(TRY IT):
Reproduce each of the entries below line for line, keeping every word, capital letter, and punctuation mark unchanged.
= Beginning of Section =
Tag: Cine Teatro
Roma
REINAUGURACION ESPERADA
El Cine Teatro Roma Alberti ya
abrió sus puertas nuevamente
= End of Section =
(RESPONSE BELOW):
Tag: Cine Teatro
Roma
REINAUGURACION ESPERADA
El Cine Teatro Roma Alberti ya
abrió sus puertas nuevamente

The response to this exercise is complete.